Could you copy every record below exactly as it stands?
══════════════════════════════
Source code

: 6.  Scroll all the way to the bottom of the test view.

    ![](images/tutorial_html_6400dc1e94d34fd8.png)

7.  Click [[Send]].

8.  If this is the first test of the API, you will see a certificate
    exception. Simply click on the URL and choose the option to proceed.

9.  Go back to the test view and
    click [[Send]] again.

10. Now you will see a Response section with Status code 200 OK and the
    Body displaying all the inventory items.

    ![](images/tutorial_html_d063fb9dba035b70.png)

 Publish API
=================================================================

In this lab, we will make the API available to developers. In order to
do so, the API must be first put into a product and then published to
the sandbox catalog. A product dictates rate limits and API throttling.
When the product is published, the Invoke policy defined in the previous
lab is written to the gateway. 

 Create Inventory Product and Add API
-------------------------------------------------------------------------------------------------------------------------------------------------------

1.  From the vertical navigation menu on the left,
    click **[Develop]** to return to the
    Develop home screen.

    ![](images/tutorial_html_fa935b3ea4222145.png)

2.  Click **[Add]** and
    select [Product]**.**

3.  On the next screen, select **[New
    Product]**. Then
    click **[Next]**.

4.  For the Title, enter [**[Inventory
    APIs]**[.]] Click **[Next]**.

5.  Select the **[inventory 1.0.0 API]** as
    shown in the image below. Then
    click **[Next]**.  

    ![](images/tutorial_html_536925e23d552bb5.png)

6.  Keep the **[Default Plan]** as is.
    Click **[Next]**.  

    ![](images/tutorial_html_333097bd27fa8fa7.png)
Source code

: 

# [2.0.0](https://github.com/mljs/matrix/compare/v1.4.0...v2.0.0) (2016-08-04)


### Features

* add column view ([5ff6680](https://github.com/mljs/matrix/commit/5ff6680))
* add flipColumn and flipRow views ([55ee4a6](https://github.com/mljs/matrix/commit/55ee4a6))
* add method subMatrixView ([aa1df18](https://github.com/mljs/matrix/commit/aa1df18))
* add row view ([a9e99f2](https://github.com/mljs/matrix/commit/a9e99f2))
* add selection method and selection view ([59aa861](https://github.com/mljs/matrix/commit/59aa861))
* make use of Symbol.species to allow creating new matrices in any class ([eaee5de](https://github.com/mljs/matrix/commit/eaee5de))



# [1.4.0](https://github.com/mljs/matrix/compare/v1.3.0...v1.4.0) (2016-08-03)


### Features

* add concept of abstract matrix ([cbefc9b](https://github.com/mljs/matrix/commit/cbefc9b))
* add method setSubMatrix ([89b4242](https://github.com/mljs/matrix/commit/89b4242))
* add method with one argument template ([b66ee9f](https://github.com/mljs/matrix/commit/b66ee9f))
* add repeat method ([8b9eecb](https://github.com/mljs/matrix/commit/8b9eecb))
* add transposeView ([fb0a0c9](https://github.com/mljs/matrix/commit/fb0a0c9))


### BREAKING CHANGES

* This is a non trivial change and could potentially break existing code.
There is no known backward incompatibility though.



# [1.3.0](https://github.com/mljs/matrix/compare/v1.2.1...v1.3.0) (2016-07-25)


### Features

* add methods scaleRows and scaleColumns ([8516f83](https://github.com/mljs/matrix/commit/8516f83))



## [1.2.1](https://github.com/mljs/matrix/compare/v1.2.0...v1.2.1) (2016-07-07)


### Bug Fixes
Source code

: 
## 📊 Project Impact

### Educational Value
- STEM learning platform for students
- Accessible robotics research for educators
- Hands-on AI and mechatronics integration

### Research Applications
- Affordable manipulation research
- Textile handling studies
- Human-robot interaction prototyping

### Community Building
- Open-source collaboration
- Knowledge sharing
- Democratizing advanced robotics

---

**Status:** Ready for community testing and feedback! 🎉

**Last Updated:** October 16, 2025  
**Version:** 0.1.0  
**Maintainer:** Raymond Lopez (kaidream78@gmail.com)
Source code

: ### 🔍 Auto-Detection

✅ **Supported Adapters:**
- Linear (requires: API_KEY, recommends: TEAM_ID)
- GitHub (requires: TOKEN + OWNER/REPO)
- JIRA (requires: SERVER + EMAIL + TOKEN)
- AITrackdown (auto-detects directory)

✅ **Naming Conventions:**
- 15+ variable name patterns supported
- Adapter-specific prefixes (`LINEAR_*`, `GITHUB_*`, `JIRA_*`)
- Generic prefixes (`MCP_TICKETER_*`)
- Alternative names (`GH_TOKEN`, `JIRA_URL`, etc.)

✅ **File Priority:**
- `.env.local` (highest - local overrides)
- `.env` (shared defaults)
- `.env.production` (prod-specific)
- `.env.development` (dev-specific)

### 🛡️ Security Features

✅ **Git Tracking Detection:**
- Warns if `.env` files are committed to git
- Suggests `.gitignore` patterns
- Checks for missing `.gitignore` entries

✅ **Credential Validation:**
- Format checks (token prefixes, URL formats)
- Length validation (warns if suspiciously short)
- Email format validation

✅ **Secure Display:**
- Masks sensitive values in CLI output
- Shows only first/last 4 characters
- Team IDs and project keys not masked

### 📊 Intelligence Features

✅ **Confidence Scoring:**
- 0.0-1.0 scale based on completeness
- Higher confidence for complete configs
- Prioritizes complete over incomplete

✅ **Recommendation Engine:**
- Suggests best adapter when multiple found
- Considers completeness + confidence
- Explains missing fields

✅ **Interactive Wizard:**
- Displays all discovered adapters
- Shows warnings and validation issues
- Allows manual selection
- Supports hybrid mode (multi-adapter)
══════════════════════════════
[RESPONSE TO THIS EXERCISE]:
Source code

: 6.  Scroll all the way to the bottom of the test view.

    ![](images/tutorial_html_6400dc1e94d34fd8.png)

7.  Click [[Send]].

8.  If this is the first test of the API, you will see a certificate
    exception. Simply click on the URL and choose the option to proceed.

9.  Go back to the test view and
    click [[Send]] again.

10. Now you will see a Response section with Status code 200 OK and the
    Body displaying all the inventory items.

    ![](images/tutorial_html_d063fb9dba035b70.png)

 Publish API
=================================================================

In this lab, we will make the API available to developers. In order to
do so, the API must be first put into a product and then published to
the sandbox catalog. A product dictates rate limits and API throttling.
When the product is published, the Invoke policy defined in the previous
lab is written to the gateway. 

 Create Inventory Product and Add API
-------------------------------------------------------------------------------------------------------------------------------------------------------

1.  From the vertical navigation menu on the left,
    click **[Develop]** to return to the
    Develop home screen.

    ![](images/tutorial_html_fa935b3ea4222145.png)

2.  Click **[Add]** and
    select [Product]**.**

3.  On the next screen, select **[New
    Product]**. Then
    click **[Next]**.

4.  For the Title, enter [**[Inventory
    APIs]**[.]] Click **[Next]**.

5.  Select the **[inventory 1.0.0 API]** as
    shown in the image below. Then
    click **[Next]**.  

    ![](images/tutorial_html_536925e23d552bb5.png)

6.  Keep the **[Default Plan]** as is.
    Click **[Next]**.  

    ![](images/tutorial_html_333097bd27fa8fa7.png)
Source code

: 

# [2.0.0](https://github.com/mljs/matrix/compare/v1.4.0...v2.0.0) (2016-08-04)


### Features

* add column view ([5ff6680](https://github.com/mljs/matrix/commit/5ff6680))
* add flipColumn and flipRow views ([55ee4a6](https://github.com/mljs/matrix/commit/55ee4a6))
* add method subMatrixView ([aa1df18](https://github.com/mljs/matrix/commit/aa1df18))
* add row view ([a9e99f2](https://github.com/mljs/matrix/commit/a9e99f2))
* add selection method and selection view ([59aa861](https://github.com/mljs/matrix/commit/59aa861))
* make use of Symbol.species to allow creating new matrices in any class ([eaee5de](https://github.com/mljs/matrix/commit/eaee5de))



# [1.4.0](https://github.com/mljs/matrix/compare/v1.3.0...v1.4.0) (2016-08-03)


### Features

* add concept of abstract matrix ([cbefc9b](https://github.com/mljs/matrix/commit/cbefc9b))
* add method setSubMatrix ([89b4242](https://github.com/mljs/matrix/commit/89b4242))
* add method with one argument template ([b66ee9f](https://github.com/mljs/matrix/commit/b66ee9f))
* add repeat method ([8b9eecb](https://github.com/mljs/matrix/commit/8b9eecb))
* add transposeView ([fb0a0c9](https://github.com/mljs/matrix/commit/fb0a0c9))


### BREAKING CHANGES

* This is a non trivial change and could potentially break existing code.
There is no known backward incompatibility though.



# [1.3.0](https://github.com/mljs/matrix/compare/v1.2.1...v1.3.0) (2016-07-25)


### Features

* add methods scaleRows and scaleColumns ([8516f83](https://github.com/mljs/matrix/commit/8516f83))



## [1.2.1](https://github.com/mljs/matrix/compare/v1.2.0...v1.2.1) (2016-07-07)


### Bug Fixes
Source code

: 
## 📊 Project Impact

### Educational Value
- STEM learning platform for students
- Accessible robotics research for educators
- Hands-on AI and mechatronics integration

### Research Applications
- Affordable manipulation research
- Textile handling studies
- Human-robot interaction prototyping

### Community Building
- Open-source collaboration
- Knowledge sharing
- Democratizing advanced robotics

---

**Status:** Ready for community testing and feedback! 🎉

**Last Updated:** October 16, 2025  
**Version:** 0.1.0  
**Maintainer:** Raymond Lopez (kaidream78@gmail.com)
Source code

: ### 🔍 Auto-Detection

✅ **Supported Adapters:**
- Linear (requires: API_KEY, recommends: TEAM_ID)
- GitHub (requires: TOKEN + OWNER/REPO)
- JIRA (requires: SERVER + EMAIL + TOKEN)
- AITrackdown (auto-detects directory)

✅ **Naming Conventions:**
- 15+ variable name patterns supported
- Adapter-specific prefixes (`LINEAR_*`, `GITHUB_*`, `JIRA_*`)
- Generic prefixes (`MCP_TICKETER_*`)
- Alternative names (`GH_TOKEN`, `JIRA_URL`, etc.)

✅ **File Priority:**
- `.env.local` (highest - local overrides)
- `.env` (shared defaults)
- `.env.production` (prod-specific)
- `.env.development` (dev-specific)

### 🛡️ Security Features

✅ **Git Tracking Detection:**
- Warns if `.env` files are committed to git
- Suggests `.gitignore` patterns
- Checks for missing `.gitignore` entries

✅ **Credential Validation:**
- Format checks (token prefixes, URL formats)
- Length validation (warns if suspiciously short)
- Email format validation

✅ **Secure Display:**
- Masks sensitive values in CLI output
- Shows only first/last 4 characters
- Team IDs and project keys not masked

### 📊 Intelligence Features

✅ **Confidence Scoring:**
- 0.0-1.0 scale based on completeness
- Higher confidence for complete configs
- Prioritizes complete over incomplete

✅ **Recommendation Engine:**
- Suggests best adapter when multiple found
- Considers completeness + confidence
- Explains missing fields

✅ **Interactive Wizard:**
- Displays all discovered adapters
- Shows warnings and validation issues
- Allows manual selection
- Supports hybrid mode (multi-adapter)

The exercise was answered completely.